Business Background
In web applications, in order to cope with large-scale access, cluster deployment of applications must be implemented. To implement cluster deployment, it is necessary to implement a session sharing mechanism to unify sessions between multiple application servers. Most mainstream web servers such as weblogic and tomcat adopt session replication and implement session sharing. But the problem is obvious: as the number of nodes increases, the performance loss caused by session replication will be increasingly worse. Especially when larger objects are stored in the session and the objects change quickly, the performance decrease is more significant. This limits the horizontal scaling of web applications. Another idea for session sharing is to centralize session management. The first thing that comes to mind is to use a database to centrally store sessions. However, the files needed to be stored in a database are of a great size, which will inevitably increase the burden on the database system. The data structure in the session is of the MAP type, which naturally matches the MAP data structure of the distributed cache.
Business Requirements
l Good scalability, web server with more than 100 nodes;
l The performance of session operations and the capacity can be expanded horizontally;
l Sharing session data supports a timeout mechanism.
Analysis
A single eSurfing Cloud DCS group supports 1000 web servers × connection pool connections with more than 100 threads. The back-end Redis storage node supports scaling to 1000 Redis nodes. The maximum storage capacity can support 500TB of data, and it supports setting timeout time by key.

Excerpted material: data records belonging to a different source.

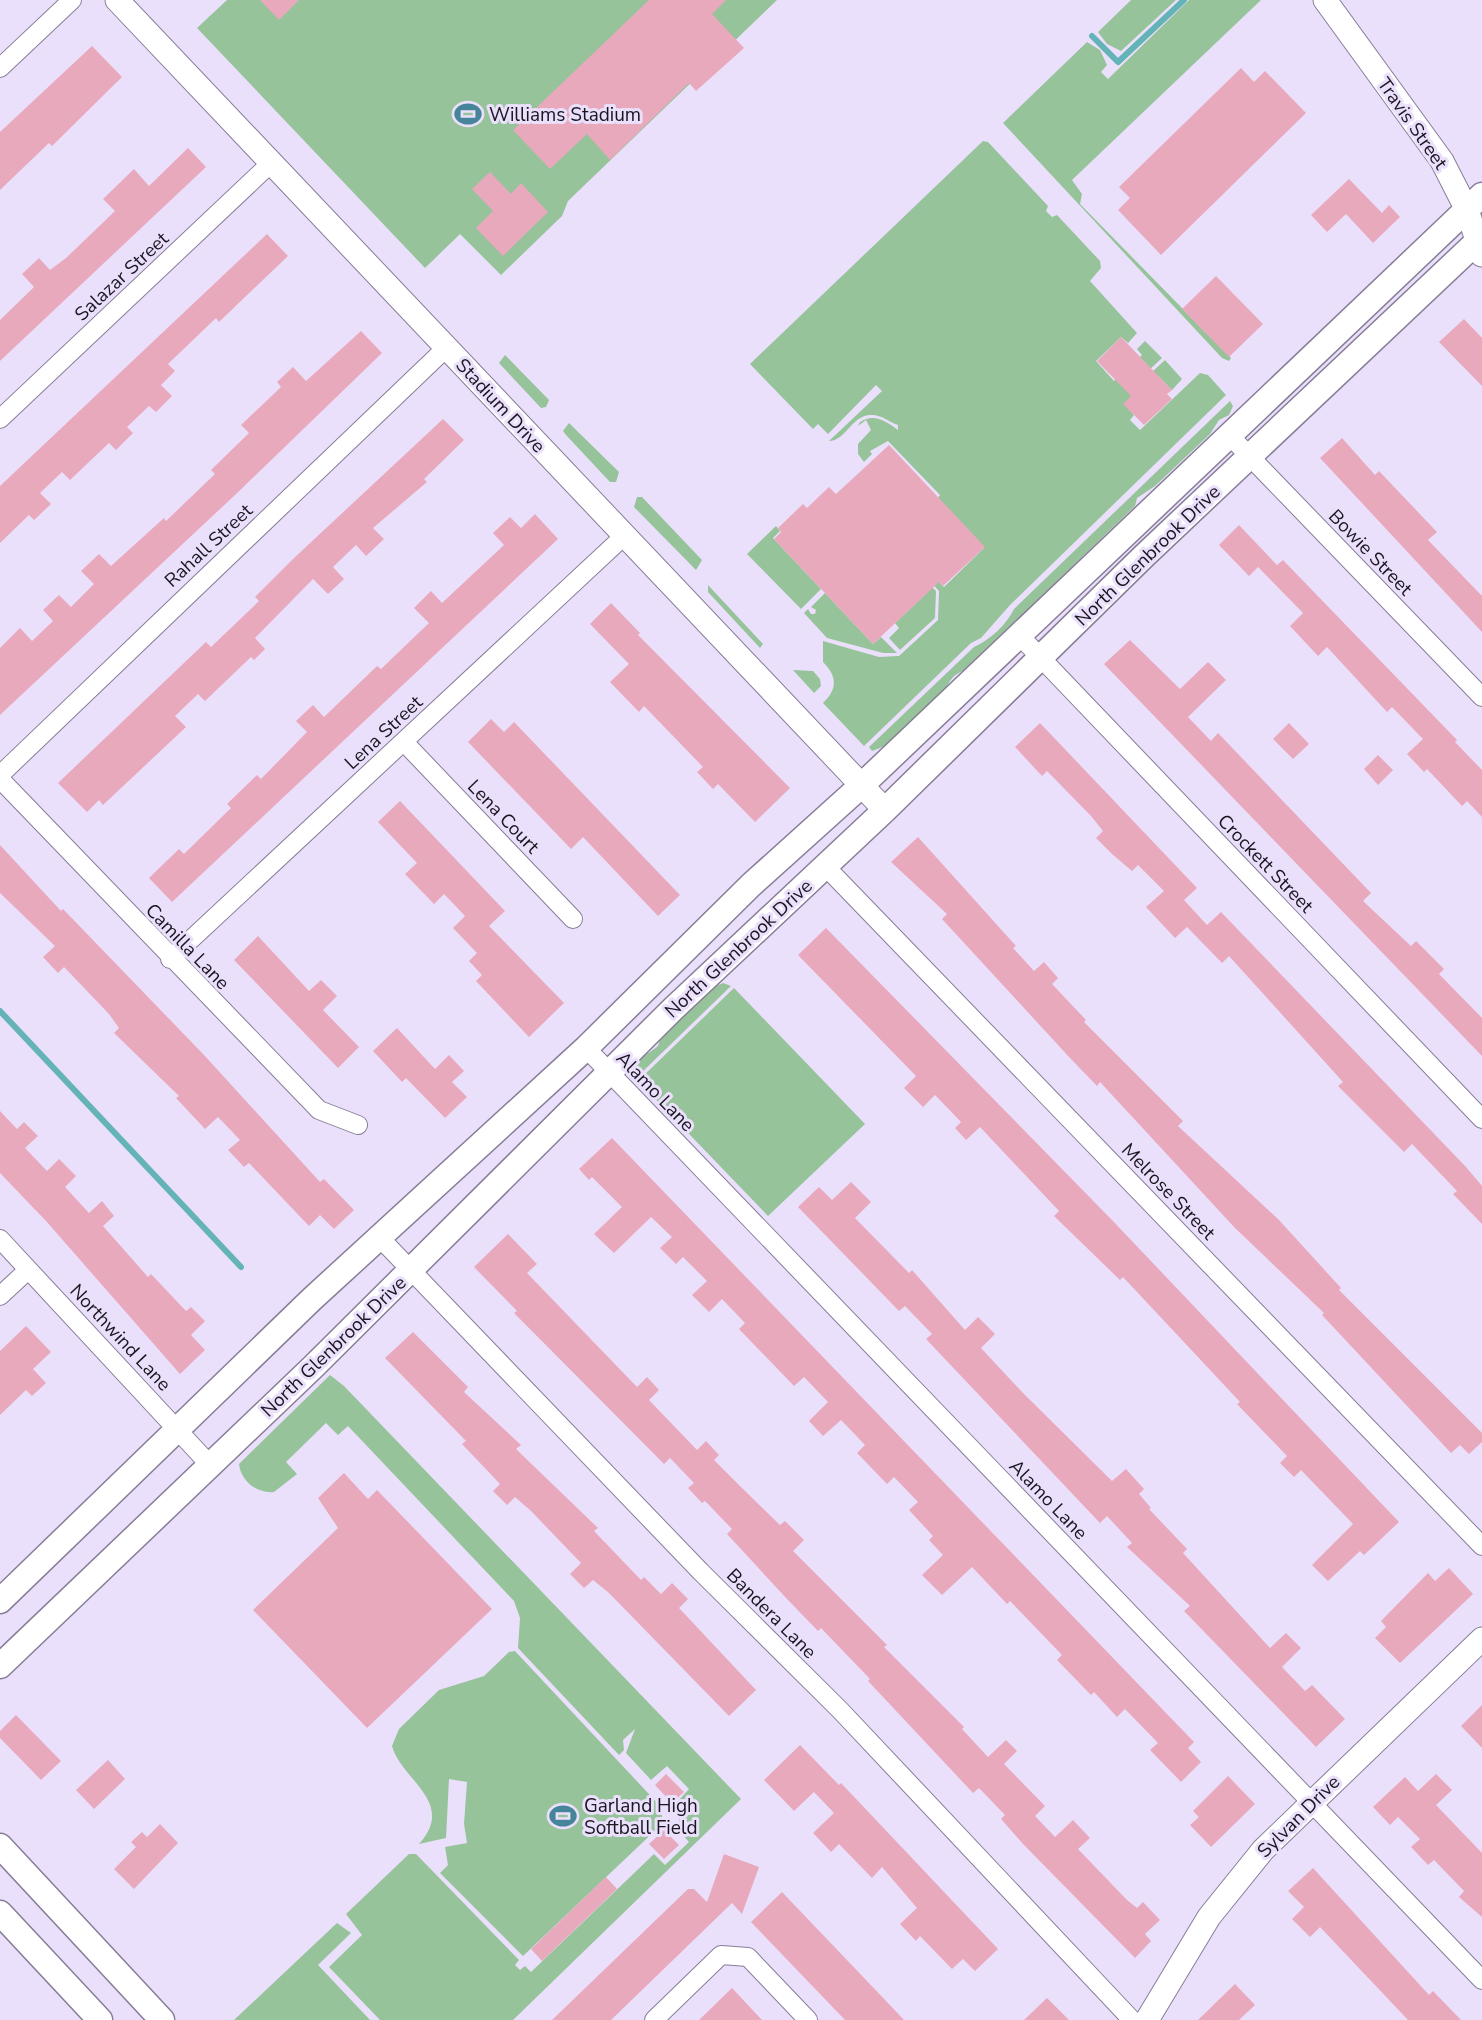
<svg xmlns="http://www.w3.org/2000/svg" width="1482" height="2020" font-family="'Nunito Sans',sans-serif">
	<rect width="100%" height="100%" fill="#ebe0fc"/>
	<path fill="#96c39a" d="M 227,0 L 777,0 L 568,201 L 562,216 L 501,275 L 460,234 L 425,268 L 197,28 Z
		M 1131,0 L 1176,0 L 1121,51 L 1107,44 L 1098,32 Z
		M 1189,0 L 1261,0 L 1072,180 L 1082,194 L 1080,204 L 1231,358 L 1229,361 L 1222,358 L 1003,123 L 1087,42 L 1100,50 L 1107,65 L 1101,72 L 1108,79 Z
		M 983,141 L 988,142 L 1048,206 L 1046,211 L 1052,217 L 1057,215 L 1100,261 L 1101,268 L 1090,281 L 1137,333 L 1128,343 L 1121,337 L 1096,361 L 1114,381 L 1132,364 L 1148,380 L 1124,404 L 1134,415 L 1130,420 L 1140,430 L 1200,373 L 1208,375 L 1226,395 L 1010,605 L 981,638 L 971,643 L 864,746 L 823,703 C 838,689 837,676 823,662 L 823,641 L 879,657 L 899,656 L 938,620 L 939,591 L 927,578 L 931,574 L 944,587 L 984,548 L 937,499 L 940,495 L 888,441 L 870,451 L 872,454 L 864,462 L 858,454 L 858,444 L 871,430 L 866,420 L 858,426 L 860,422 C 874,413 886,421 898,430 L 898,425 C 889,422 882,415 872,415 C 852,414 846,441 829,441 L 882,391 L 876,385 L 828,434 L 818,424 L 813,429 L 750,364 Z
		M 1145,341 L 1162,358 L 1147,372 L 1136,361 L 1142,355 L 1137,349 Z
		M 505,355 L 549,400 L 546,407 L 541,408 L 499,363 Z
		M 1165,360 L 1182,379 L 1172,390 L 1153,371 Z
		M 1230,401 L 1233,406 L 1229,415 L 1219,420 L 1210,434 L 1155,486 L 1137,498 L 1135,506 L 964,670 C 952,677 953,676 946,688 L 885,746 L 872,751 L 869,747 L 974,647 C 990,640 1006,625 1014,609 Z
		M 569,423 L 619,472 L 616,482 L 610,482 L 566,435 L 563,431 Z
		M 637,497 L 642,497 L 702,560 L 696,570 L 634,507 Z
		M 776,526 L 780,531 L 773,538 L 821,589 L 801,609 L 747,554 Z
		M 925,580 L 936,591 L 935,618 L 900,650 L 889,638 L 899,628 L 895,623 L 927,593 L 920,585 Z
		M 708,585 L 763,644 L 760,648 L 708,592 Z
		M 825,593 L 873,644 L 881,637 L 897,653 L 883,653 L 827,638 L 804,613 L 808,609 L 811,614 L 815,614 L 816,610 L 811,607 Z
		M 793,670 L 813,671 L 820,679 L 821,686 L 814,693 Z
		M 723,983 L 731,986 L 637,1077 C 633,1057 648,1055 658,1046 L 660,1039 L 714,987 Z
		M 734,988 L 865,1124 L 768,1216 L 638,1081 Z
		M 330,1375 L 344,1386 L 741,1799 L 513,2020 L 380,2020 L 329,1967 L 362,1935 L 346,1914 L 409,1854 L 416,1854 L 519,1960 L 515,1965 L 520,1970 L 525,1966 L 531,1972 L 654,1854 L 665,1865 L 689,1842 L 679,1831 L 679,1800 L 689,1789 L 667,1766 L 651,1780 L 626,1753 L 635,1729 L 623,1740 L 624,1750 L 619,1755 L 518,1648 L 520,1618 L 514,1601 L 348,1426 L 338,1435 L 326,1423 L 286,1462 L 297,1474 L 274,1492 C 257,1494 241,1481 239,1464 Z
		M 515,1651 L 662,1808 L 662,1824 L 523,1956 L 440,1873 L 448,1865 L 445,1847 L 467,1843 L 464,1824 L 467,1782 L 449,1779 L 446,1838 L 419,1844 C 457,1802 401,1780 392,1746 L 399,1729 L 439,1690 L 484,1676 L 509,1652 Z
		M 337,1923 L 351,1933 L 318,1965 L 370,2020 L 234,2020 Z"/>
	<g fill="none" stroke-linecap="round" stroke-linejoin="round">
		<path stroke="#63b3b7" stroke-width="6" d="M 1092,36 L 1118,62 L 1184,0
			M 0,1011 L 241,1267"/>
	</g>
	<path fill="#e8a9bd" d="M 260,0 L 299,0 L 279,20 Z
		M 649,0 L 726,0 L 712,14 L 744,48 L 696,91 L 689,83 L 610,160 L 587,134 L 550,169 L 513,130 Z
		M 92,46 L 122,77 L 52,146 L 49,143 L 0,190 L 0,132 Z
		M 1241,68 L 1254,82 L 1265,71 L 1306,113 L 1161,255 L 1118,210 L 1130,198 L 1119,187 Z
		M 188,148 L 206,167 L 0,361 L 0,320 L 34,287 L 22,274 L 39,258 L 50,270 L 66,258 L 115,211 L 103,199 L 134,169 L 149,186 Z
		M 490,172 L 511,194 L 521,183 L 548,212 L 503,256 L 476,228 L 493,211 L 472,189 Z
		M 1349,179 L 1382,213 L 1389,205 L 1400,217 L 1373,243 L 1346,214 L 1327,232 L 1311,215 Z
		M 267,234 L 288,256 L 219,322 L 216,318 L 168,364 L 175,371 L 161,385 L 172,396 L 156,412 L 149,406 L 127,427 L 133,433 L 116,450 L 109,443 L 70,480 L 62,472 L 40,493 L 51,504 L 34,520 L 29,515 L 0,543 L 0,486 Z
		M 1216,276 L 1263,324 L 1229,357 L 1182,309 Z
		M 1464,319 L 1482,338 L 1482,386 L 1439,342 Z
		M 361,331 L 382,353 L 235,495 L 0,715 L 0,648 L 20,628 L 32,641 L 53,621 L 43,610 L 59,595 L 71,607 L 94,584 L 81,571 L 99,554 L 111,566 L 164,518 L 166,521 L 215,474 L 211,470 L 249,433 L 241,425 L 281,387 L 277,382 L 293,367 L 306,381 Z
		M 1121,337 L 1172,390 L 1167,394 L 1172,399 L 1144,425 L 1123,404 L 1131,396 L 1097,361 Z
		M 443,419 L 464,440 L 424,479 L 427,482 L 373,528 L 384,539 L 366,556 L 356,545 L 333,567 L 344,579 L 328,594 L 313,579 L 255,638 L 265,649 L 254,660 L 251,657 L 205,701 L 198,694 L 175,716 L 186,727 L 103,805 L 99,800 L 87,812 L 58,783 L 206,642 L 211,647 L 259,601 L 255,597 L 293,559 Z
		M 1342,438 L 1375,475 L 1379,471 L 1437,532 L 1428,540 L 1482,596 L 1482,632 L 1320,458 Z
		M 889,445 L 985,547 L 943,586 L 939,582 L 873,644 L 774,539 L 781,532 L 778,528 L 803,504 L 807,508 L 829,487 L 836,494 Z
		M 535,514 L 558,539 L 172,902 L 149,878 L 179,849 L 184,854 L 231,808 L 227,804 L 257,775 L 261,779 L 307,732 L 296,721 L 313,705 L 324,717 L 377,666 L 381,669 L 429,623 L 414,608 L 431,591 L 442,603 L 504,545 L 493,533 L 510,517 L 521,528 Z
		M 1239,525 L 1277,565 L 1283,560 L 1457,740 L 1455,742 L 1482,770 L 1482,817 L 1467,801 L 1462,806 L 1427,769 L 1424,772 L 1407,754 L 1423,739 L 1392,707 L 1387,712 L 1327,647 L 1318,656 L 1290,626 L 1303,613 L 1258,567 L 1249,576 L 1219,545 Z
		M 611,603 L 640,633 L 638,635 L 790,788 L 755,822 L 718,784 L 713,789 L 697,772 L 703,767 L 644,706 L 639,712 L 610,682 L 629,664 L 590,624 Z
		M 1130,640 L 1180,689 L 1208,662 L 1226,680 L 1188,717 L 1211,741 L 1218,733 L 1371,893 L 1363,901 L 1411,946 L 1416,941 L 1444,969 L 1439,974 L 1482,1018 L 1482,1056 L 1104,664 Z
		M 491,719 L 504,732 L 514,722 L 680,895 L 658,916 L 583,837 L 571,849 L 468,742 Z
		M 1040,723 L 1197,888 L 1184,900 L 1207,925 L 1221,912 L 1466,1167 L 1482,1186 L 1482,1224 L 1453,1194 L 1457,1191 L 1412,1144 L 1404,1152 L 1338,1086 L 1343,1082 L 1229,956 L 1222,963 L 1187,927 L 1175,938 L 1146,907 L 1164,891 L 1138,865 L 1132,871 L 1112,854 L 1096,838 L 1103,831 L 1091,816 L 1047,771 L 1042,776 L 1015,747 Z
		M 1289,723 L 1309,744 L 1293,759 L 1273,739 Z
		M 1378,755 L 1393,770 L 1378,785 L 1364,769 Z
		M 400,801 L 505,911 L 489,926 L 564,1003 L 529,1037 L 476,981 L 482,975 L 469,961 L 477,953 L 453,928 L 465,916 L 444,894 L 434,904 L 405,874 L 417,863 L 378,822 Z
		M 918,837 L 1016,946 L 1013,948 L 1034,971 L 1044,962 L 1058,978 L 1052,984 L 1086,1020 L 1084,1022 L 1183,1121 L 1178,1126 L 1279,1220 L 1341,1288 L 1339,1290 L 1482,1433 L 1482,1442 L 1469,1454 L 1460,1445 L 1451,1453 L 1322,1315 L 1324,1313 L 1235,1228 L 1100,1082 L 1097,1086 L 1070,1058 L 942,919 L 947,914 L 891,862 Z
		M 0,845 L 61,911 L 63,909 L 204,1055 L 320,1182 L 324,1179 L 354,1210 L 334,1229 L 320,1215 L 309,1226 L 249,1163 L 244,1167 L 228,1150 L 240,1140 L 218,1117 L 205,1129 L 176,1098 L 179,1096 L 114,1033 L 119,1028 L 109,1014 L 64,967 L 58,973 L 43,957 L 55,946 L 0,893 Z
		M 826,928 L 1111,1219 L 1399,1522 L 1364,1555 L 1360,1551 L 1328,1581 L 1312,1565 L 1353,1524 L 1301,1470 L 1294,1477 L 1280,1463 L 1287,1456 L 1237,1404 L 1240,1402 L 1123,1277 L 1120,1280 L 1054,1216 L 1059,1211 L 980,1127 L 966,1140 L 955,1128 L 961,1122 L 935,1095 L 923,1107 L 904,1088 L 916,1076 L 798,955 Z
		M 258,936 L 309,991 L 321,980 L 337,996 L 323,1010 L 359,1047 L 338,1068 L 234,960 Z
		M 397,1028 L 435,1069 L 449,1055 L 464,1071 L 452,1082 L 467,1097 L 445,1118 L 406,1078 L 402,1082 L 373,1051 Z
		M 0,1111 L 17,1129 L 24,1122 L 38,1136 L 25,1148 L 47,1171 L 59,1159 L 76,1176 L 65,1187 L 89,1213 L 102,1201 L 114,1216 L 103,1226 L 148,1277 L 151,1274 L 186,1311 L 191,1307 L 205,1321 L 191,1335 L 205,1350 L 180,1374 L 46,1221 L 0,1173 Z
		M 612,1138 L 1194,1742 L 1188,1748 L 1201,1762 L 1181,1782 L 1150,1750 L 1158,1743 L 1125,1709 L 1117,1717 L 1094,1692 L 1091,1695 L 1057,1660 L 1062,1655 L 1010,1601 L 1007,1604 L 972,1567 L 942,1595 L 922,1575 L 943,1555 L 929,1540 L 933,1536 L 909,1510 L 918,1502 L 894,1477 L 887,1484 L 857,1453 L 865,1445 L 841,1420 L 823,1436 L 809,1421 L 828,1402 L 804,1377 L 794,1386 L 739,1329 L 745,1323 L 722,1299 L 709,1312 L 692,1295 L 707,1281 L 683,1257 L 676,1264 L 660,1248 L 672,1237 L 651,1217 L 614,1253 L 594,1234 L 622,1207 L 592,1177 L 589,1180 L 579,1169 Z
		M 851,1182 L 871,1202 L 855,1218 L 909,1273 L 912,1270 L 965,1330 L 978,1317 L 995,1334 L 981,1348 L 1022,1392 L 1112,1481 L 1126,1469 L 1144,1489 L 1139,1494 L 1151,1508 L 1149,1509 L 1187,1549 L 1183,1553 L 1270,1648 L 1286,1633 L 1301,1648 L 1282,1667 L 1305,1691 L 1312,1685 L 1345,1719 L 1316,1747 L 1184,1611 L 1190,1606 L 1127,1547 L 1132,1543 L 1107,1516 L 1100,1523 L 926,1339 L 932,1334 L 905,1306 L 899,1311 L 798,1207 L 819,1187 L 832,1200 Z
		M 508,1234 L 537,1264 L 527,1273 L 637,1387 L 647,1377 L 659,1390 L 649,1400 L 697,1450 L 706,1441 L 719,1455 L 714,1460 L 741,1487 L 780,1525 L 785,1521 L 804,1540 L 793,1551 L 887,1645 L 884,1647 L 964,1727 L 962,1729 L 988,1757 L 1006,1740 L 1017,1751 L 1004,1764 L 1045,1806 L 1035,1816 L 1055,1837 L 1073,1820 L 1090,1838 L 1078,1849 L 1127,1900 L 1137,1908 L 1143,1902 L 1160,1920 L 1145,1934 L 1151,1941 L 1135,1958 L 1024,1845 L 1001,1819 L 1005,1815 L 979,1788 L 973,1793 L 868,1681 L 870,1679 L 821,1628 L 818,1631 L 787,1599 L 727,1534 L 732,1529 L 705,1501 L 702,1503 L 688,1488 L 694,1483 L 670,1458 L 664,1464 L 514,1313 L 517,1311 L 474,1267 Z
		M 26,1326 L 51,1352 L 33,1369 L 46,1383 L 32,1396 L 26,1390 L 0,1415 L 0,1351 Z
		M 413,1332 L 468,1387 L 464,1392 L 521,1445 L 516,1449 L 598,1528 L 594,1531 L 641,1580 L 644,1577 L 661,1594 L 672,1583 L 688,1599 L 679,1608 L 756,1690 L 729,1716 L 609,1593 L 593,1580 L 584,1588 L 570,1574 L 581,1563 L 531,1511 L 515,1497 L 507,1505 L 493,1491 L 500,1484 L 462,1444 L 466,1441 L 385,1358 Z
		M 344,1473 L 368,1499 L 377,1490 L 492,1609 L 367,1728 L 253,1610 L 338,1528 L 318,1498 Z
		M 1449,1568 L 1473,1594 L 1400,1663 L 1375,1638 L 1386,1627 L 1381,1621 L 1428,1573 L 1435,1581 Z
		M 1482,1705 L 1482,1748 L 1461,1726 Z
		M 16,1715 L 61,1761 L 41,1780 L 0,1738 L 0,1731 Z
		M 800,1745 L 839,1785 L 841,1783 L 998,1949 L 975,1971 L 963,1959 L 952,1969 L 920,1936 L 916,1941 L 900,1924 L 917,1908 L 882,1867 L 872,1878 L 839,1844 L 831,1852 L 813,1833 L 834,1813 L 814,1792 L 794,1811 L 764,1780 Z
		M 108,1760 L 125,1779 L 94,1809 L 76,1790 Z
		M 666,1774 L 684,1792 L 672,1803 L 655,1785 Z
		M 1436,1774 L 1452,1790 L 1436,1805 L 1482,1853 L 1482,1917 L 1459,1897 L 1464,1891 L 1434,1860 L 1428,1865 L 1411,1847 L 1420,1839 L 1398,1817 L 1390,1825 L 1373,1807 L 1405,1777 L 1418,1791 Z
		M 1228,1776 L 1255,1804 L 1211,1847 L 1190,1825 L 1199,1817 L 1193,1811 Z
		M 160,1824 L 178,1843 L 134,1889 L 114,1869 L 136,1847 L 131,1842 L 142,1832 L 147,1837 Z
		M 664,1830 L 679,1845 L 664,1859 L 649,1844 Z
		M 724,1854 L 759,1867 L 742,1914 L 732,1903 L 611,2020 L 552,2020 L 688,1889 L 694,1889 L 707,1902 Z
		M 1313,1868 L 1429,1995 L 1433,1991 L 1461,2020 L 1408,2020 L 1320,1927 L 1310,1937 L 1292,1919 L 1304,1907 L 1288,1891 Z
		M 606,1877 L 617,1889 L 542,1961 L 531,1949 Z
		M 782,1892 L 888,2003 L 904,2020 L 845,2020 L 751,1922 Z
		M 1235,1984 L 1255,2005 L 1239,2020 L 1198,2020 Z
		M 732,1988 L 762,2020 L 699,2020 Z
		M 1047,1998 L 1069,2020 L 1024,2020 Z"/>
	<g fill="none" stroke-linecap="round" stroke-linejoin="round">
		<defs>
			<path id="minor" d="M 0,68 L 72,0
				M 0,419 L 271,163
				M 1230,436 L 1482,697
				M 1019,635 L 1482,1119
				M 404,742 L 573,919
				M 0,775 L 446,348
				M 0,779 L 319,1110 L 358,1125
				M 825,866 L 1482,1546
				M 170,959 L 624,536
				M 586,1048 L 1482,1980
				M 0,1239 L 210,1465
				M 381,1239 L 701,1572 L 840,1710 L 1132,2020
				M 0,1296 L 28,1270
				M 654,2020 L 721,1955 L 748,1957 L 808,2020"/>
			<path id="tertiary" d="M 117,0 L 885,810
				M 1325,0 L 1442,161 L 1467,210 L 1482,255
				M 1147,2020 L 1209,1917 L 1263,1850 L 1482,1639"/>
			<path id="secondary" d="M 0,1601 L 312,1299 L 586,1048 L 751,885 L 862,785 L 1482,195
				M 0,1666 L 313,1367 L 674,1008 L 885,810 L 1144,556 L 1482,237
				M 0,1846 L 162,2020
				M 0,1913 L 100,2020"/>
		</defs>
		<use href="#minor" stroke="#887d97" stroke-width="20"/>
		<use href="#tertiary" stroke="#887d97" stroke-width="25"/>
		<use href="#secondary" stroke="#887d97" stroke-width="27"/>
		<use href="#minor" stroke="#fff" stroke-width="18"/>
		<use href="#tertiary" stroke="#fff" stroke-width="23"/>
		<use href="#secondary" stroke="#fff" stroke-width="24"/>
	</g>
	<defs>
		<symbol id="stadium-bare" viewBox="-9 -9 18 18"><path d="M0-5a6.5 5 0 1 0 0 10a6.5 5 0 1 0 0-10ZM-3.5-1.8h7v3.6h-7Z" fill="#468599" stroke="#ebe0fc" stroke-width="2.5" paint-order="stroke"/></symbol>
	</defs>
	<g fill-rule="evenodd">
		<use href="#stadium-bare" x="449" y="95" width="38" height="38"/>
		<use href="#stadium-bare" x="544" y="1797" width="38" height="38"/>
	</g>
	<g text-anchor="middle" stroke-width="6" stroke-linejoin="round" paint-order="stroke">
		<g font-size="19" fill="#1a151f" stroke="#ebe0fc" text-anchor="start">
			<text x="489" y="121">Williams Stadium</text>
			<text x="584" y="1812">Garland High<tspan x="584" dy="22">Softball Field</tspan></text>
		</g>
		<g font-size="19" fill="#1a151f" stroke="#ebe0fc">
			<text transform="translate(1413 123) rotate(55)" y="7">Travis Street</text>
			<text transform="translate(121 276) rotate(-43)" y="7">Salazar Street</text>
			<text transform="translate(501 405) rotate(47)" y="7">Stadium Drive</text>
			<text transform="translate(208 545) rotate(-43)" y="7">Rahall Street</text>
			<text transform="translate(1371 552) rotate(46)" y="7">Bowie Street</text>
			<text transform="translate(1147 555) rotate(-44)" y="7">North Glenbrook Drive</text>
			<text transform="translate(383 732) rotate(-43)" y="7">Lena Street</text>
			<text transform="translate(504 816) rotate(46)" y="7">Lena Court</text>
			<text transform="translate(1266 863) rotate(46)" y="7">Crockett Street</text>
			<text transform="translate(188 946) rotate(46)" y="7">Camilla Lane</text>
			<text transform="translate(738 948) rotate(-43)" y="7">North Glenbrook Drive</text>
			<text transform="translate(656 1091) rotate(46)" y="7">Alamo Lane</text>
			<text transform="translate(1169 1191) rotate(46)" y="7">Melrose Street</text>
			<text transform="translate(121 1337) rotate(47)" y="7">Northwind Lane</text>
			<text transform="translate(333 1346) rotate(-44)" y="7">North Glenbrook Drive</text>
			<text transform="translate(1049 1499) rotate(46)" y="7">Alamo Lane</text>
			<text transform="translate(772 1613) rotate(45)" y="7">Bandera Lane</text>
			<text transform="translate(1298 1816) rotate(-45)" y="7">Sylvan Drive</text>
		</g>
	</g>
</svg>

Implementation idea: general implementation idea, independent of web container selection.
1. Use the filter to intercept sessionId in the cookie, construct a new HttpServletRequestWrapper object with sessionId, and pass it to subsequent applications;
2. Inherit and reconstruct HttpServletRequestWrapper and the HttpSessionWrapper class to cover the original methods related to session access, all implemented through the SessionService class;
3. Use HttpSessionSidWrapper to implement the httpsession interface to wrap the attribute access operations of the container's session;
4. Session object map<String, object>, the cache is map<String, byte[]>, the object in the session needs to be serialized into byte[].